Portail de l’IE : Comment se structure l’activisme au sens large ? Comment fonctionne l’activisme de gauche, celui de droite? Quelles sont finalement les règles de “bonne pratique", les limites de certaines pétitions que vous jugez dangereuses?

Sarah Durieux : Ce qui est certain, c'est qu'il y a des mouvements ultraconservateurs qui ont développé leur capacité notamment sur l’activisme en ligne ces dernières années. Néanmoins, ce n’est pas organique, cela reste très hiérarchique et centralisé par certaines figures de ces mouvements. Alors que sur d’autres sujets, notamment sur l'antiracisme ou le féminisme, l’organisation activiste est plus décentralisée, plus répartie, et donc probablement plus appropriée.

Nous sommes une plateforme ouverte, non partisane. Il nous arrive de supprimer des pétitions, si elles vont à l’encontre de nos règles d’utilisation : si elles sont des appels à la haine, qu’elles discriminent des personnes sur la base de leur âge, de leur sexe, de leurs origines ou de leur religion … Nous voulons être une plateforme “sûre” pour les gens. Il y a des pétitions contradictoires sur la plateforme, provenant aussi bien d’éleveurs qui veulent abattre les loups qui menacent leur élevage et de l'autre ceux qui ne veulent pas pour préserver la biodiversité.

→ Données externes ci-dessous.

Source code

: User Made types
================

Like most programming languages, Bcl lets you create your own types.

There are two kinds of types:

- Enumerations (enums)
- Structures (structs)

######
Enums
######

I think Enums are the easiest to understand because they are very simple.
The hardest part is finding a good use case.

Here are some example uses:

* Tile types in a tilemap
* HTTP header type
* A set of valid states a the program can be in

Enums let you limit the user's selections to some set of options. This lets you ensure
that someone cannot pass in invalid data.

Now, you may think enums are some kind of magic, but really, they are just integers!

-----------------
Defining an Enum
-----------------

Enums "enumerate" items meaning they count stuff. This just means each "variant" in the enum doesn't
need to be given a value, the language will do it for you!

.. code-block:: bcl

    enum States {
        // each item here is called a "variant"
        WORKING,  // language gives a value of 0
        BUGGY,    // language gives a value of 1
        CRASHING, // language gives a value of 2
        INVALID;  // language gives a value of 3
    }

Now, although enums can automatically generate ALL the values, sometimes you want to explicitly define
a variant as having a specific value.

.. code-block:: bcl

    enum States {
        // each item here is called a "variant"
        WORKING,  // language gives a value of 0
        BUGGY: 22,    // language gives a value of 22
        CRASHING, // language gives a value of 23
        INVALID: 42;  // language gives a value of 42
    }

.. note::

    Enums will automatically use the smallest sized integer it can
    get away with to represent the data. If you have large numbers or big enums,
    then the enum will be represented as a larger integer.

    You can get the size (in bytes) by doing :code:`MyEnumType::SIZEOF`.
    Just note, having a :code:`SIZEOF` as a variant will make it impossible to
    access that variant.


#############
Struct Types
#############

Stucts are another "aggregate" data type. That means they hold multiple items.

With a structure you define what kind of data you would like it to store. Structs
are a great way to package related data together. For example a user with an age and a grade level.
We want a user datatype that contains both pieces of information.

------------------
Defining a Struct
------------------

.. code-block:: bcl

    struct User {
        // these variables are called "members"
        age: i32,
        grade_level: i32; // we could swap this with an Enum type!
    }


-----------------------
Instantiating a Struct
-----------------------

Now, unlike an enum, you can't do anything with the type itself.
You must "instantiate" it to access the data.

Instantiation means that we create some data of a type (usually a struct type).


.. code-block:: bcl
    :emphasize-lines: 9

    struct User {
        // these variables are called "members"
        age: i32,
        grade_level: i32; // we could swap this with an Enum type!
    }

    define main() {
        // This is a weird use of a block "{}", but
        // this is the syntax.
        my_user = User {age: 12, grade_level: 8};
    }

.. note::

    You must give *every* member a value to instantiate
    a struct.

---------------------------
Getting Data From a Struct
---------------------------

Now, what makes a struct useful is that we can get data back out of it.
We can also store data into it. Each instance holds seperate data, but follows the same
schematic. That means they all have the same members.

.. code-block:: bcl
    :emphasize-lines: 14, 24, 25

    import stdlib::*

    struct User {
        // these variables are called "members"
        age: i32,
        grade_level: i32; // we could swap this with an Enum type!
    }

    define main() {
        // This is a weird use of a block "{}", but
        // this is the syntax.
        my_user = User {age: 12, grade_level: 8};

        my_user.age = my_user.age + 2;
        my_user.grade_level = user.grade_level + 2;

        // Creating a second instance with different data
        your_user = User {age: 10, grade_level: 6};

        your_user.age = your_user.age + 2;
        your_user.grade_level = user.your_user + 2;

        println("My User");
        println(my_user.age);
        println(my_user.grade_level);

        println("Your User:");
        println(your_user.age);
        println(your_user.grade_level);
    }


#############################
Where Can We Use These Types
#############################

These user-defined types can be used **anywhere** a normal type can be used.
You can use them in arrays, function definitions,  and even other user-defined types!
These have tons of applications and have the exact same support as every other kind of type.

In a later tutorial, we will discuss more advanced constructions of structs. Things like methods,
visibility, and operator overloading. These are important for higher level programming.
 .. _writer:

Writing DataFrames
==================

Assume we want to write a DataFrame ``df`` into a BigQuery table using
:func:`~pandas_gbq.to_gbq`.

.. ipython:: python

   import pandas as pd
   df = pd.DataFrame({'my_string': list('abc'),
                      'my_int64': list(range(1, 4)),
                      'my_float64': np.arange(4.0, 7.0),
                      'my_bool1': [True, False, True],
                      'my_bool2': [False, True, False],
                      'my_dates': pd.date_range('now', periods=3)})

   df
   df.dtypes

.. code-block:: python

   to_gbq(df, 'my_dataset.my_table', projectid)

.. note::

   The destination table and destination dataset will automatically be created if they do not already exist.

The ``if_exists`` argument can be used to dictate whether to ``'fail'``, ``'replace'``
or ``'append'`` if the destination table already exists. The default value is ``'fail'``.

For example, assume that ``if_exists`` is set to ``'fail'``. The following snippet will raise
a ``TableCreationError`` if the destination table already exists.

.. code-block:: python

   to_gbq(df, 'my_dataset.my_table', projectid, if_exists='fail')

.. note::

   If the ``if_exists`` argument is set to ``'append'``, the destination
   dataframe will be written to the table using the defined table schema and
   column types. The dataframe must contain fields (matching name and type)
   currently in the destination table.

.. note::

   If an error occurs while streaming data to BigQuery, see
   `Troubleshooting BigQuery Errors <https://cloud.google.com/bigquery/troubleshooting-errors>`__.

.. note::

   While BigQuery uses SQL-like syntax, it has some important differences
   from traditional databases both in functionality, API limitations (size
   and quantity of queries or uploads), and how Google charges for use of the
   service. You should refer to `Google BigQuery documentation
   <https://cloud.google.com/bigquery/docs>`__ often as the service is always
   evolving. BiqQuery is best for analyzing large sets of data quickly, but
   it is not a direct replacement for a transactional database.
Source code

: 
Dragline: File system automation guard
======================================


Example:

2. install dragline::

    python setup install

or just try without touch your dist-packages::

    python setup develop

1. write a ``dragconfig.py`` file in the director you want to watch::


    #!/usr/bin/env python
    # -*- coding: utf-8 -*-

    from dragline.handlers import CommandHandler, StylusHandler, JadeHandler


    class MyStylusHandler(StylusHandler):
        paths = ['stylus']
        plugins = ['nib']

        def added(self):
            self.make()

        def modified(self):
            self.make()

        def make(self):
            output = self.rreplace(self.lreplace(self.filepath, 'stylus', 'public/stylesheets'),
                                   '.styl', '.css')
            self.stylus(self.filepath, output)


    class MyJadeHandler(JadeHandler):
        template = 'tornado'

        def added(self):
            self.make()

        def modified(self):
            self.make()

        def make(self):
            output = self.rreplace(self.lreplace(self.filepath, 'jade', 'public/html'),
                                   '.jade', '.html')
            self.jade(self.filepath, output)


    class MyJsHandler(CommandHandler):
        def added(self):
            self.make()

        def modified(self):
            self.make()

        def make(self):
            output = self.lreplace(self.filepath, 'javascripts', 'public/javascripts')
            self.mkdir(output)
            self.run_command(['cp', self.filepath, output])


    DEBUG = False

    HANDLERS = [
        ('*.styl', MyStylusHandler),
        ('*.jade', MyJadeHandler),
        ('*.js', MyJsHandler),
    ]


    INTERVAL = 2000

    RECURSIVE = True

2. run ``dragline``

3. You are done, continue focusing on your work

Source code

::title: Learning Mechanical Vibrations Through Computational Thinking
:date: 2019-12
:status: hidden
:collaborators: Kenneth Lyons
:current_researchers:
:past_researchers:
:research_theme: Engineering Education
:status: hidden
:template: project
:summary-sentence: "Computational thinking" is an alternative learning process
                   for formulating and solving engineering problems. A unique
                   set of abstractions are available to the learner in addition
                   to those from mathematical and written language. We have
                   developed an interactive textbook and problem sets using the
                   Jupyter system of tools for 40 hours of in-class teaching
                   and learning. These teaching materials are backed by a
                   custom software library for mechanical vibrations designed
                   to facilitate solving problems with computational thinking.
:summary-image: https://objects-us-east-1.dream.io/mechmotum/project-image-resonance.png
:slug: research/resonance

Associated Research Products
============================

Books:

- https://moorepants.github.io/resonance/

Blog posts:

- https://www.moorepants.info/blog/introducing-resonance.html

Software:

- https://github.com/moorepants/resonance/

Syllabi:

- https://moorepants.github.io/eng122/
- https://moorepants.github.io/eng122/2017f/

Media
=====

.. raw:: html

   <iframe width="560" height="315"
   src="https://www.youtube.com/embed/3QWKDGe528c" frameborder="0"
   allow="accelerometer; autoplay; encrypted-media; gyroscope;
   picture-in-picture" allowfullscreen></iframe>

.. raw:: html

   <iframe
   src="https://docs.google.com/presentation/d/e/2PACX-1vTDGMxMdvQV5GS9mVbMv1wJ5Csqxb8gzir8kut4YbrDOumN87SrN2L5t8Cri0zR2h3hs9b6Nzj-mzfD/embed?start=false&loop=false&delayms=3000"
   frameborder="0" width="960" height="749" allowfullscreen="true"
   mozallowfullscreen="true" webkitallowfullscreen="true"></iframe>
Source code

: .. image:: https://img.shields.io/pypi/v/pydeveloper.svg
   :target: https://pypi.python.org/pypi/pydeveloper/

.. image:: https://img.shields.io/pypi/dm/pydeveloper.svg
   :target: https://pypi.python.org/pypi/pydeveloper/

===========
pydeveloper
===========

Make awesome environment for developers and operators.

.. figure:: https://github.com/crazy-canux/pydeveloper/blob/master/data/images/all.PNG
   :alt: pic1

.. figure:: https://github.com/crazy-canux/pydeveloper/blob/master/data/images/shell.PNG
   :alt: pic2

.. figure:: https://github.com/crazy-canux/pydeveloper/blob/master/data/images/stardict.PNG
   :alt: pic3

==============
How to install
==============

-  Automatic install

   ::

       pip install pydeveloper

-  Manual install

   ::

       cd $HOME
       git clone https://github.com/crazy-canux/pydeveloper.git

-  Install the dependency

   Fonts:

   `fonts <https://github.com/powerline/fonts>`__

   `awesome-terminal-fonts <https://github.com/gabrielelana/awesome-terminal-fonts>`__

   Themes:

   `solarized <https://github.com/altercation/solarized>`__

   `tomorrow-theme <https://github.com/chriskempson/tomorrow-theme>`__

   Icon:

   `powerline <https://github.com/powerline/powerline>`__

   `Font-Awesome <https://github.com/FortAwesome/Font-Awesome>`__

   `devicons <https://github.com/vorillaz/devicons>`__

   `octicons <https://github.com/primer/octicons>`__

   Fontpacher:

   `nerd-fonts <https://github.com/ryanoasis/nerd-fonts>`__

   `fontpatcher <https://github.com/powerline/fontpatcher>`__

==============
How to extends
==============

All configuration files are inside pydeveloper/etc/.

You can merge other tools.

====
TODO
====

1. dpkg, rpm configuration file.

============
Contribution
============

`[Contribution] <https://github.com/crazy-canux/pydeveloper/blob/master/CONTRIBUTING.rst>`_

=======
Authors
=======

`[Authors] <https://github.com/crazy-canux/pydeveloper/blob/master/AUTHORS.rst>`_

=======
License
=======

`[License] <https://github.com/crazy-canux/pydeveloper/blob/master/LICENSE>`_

Cela fait partie de l’idée d’une plateforme ouverte. Nous supprimons toute pétition qui pourrait donner lieu à du harcèlement également. Notre principe, comme on dit en anglais est “do not harm”. C’est-à-dire : Ne pas blesser les gens. Certains groupes de haine ont su activer les codes de l’activisme pour développer leur présence et leur influence sur les politiques publiques donc c’est important de rééquilibrer en donnant les mêmes outils à toutes et tous.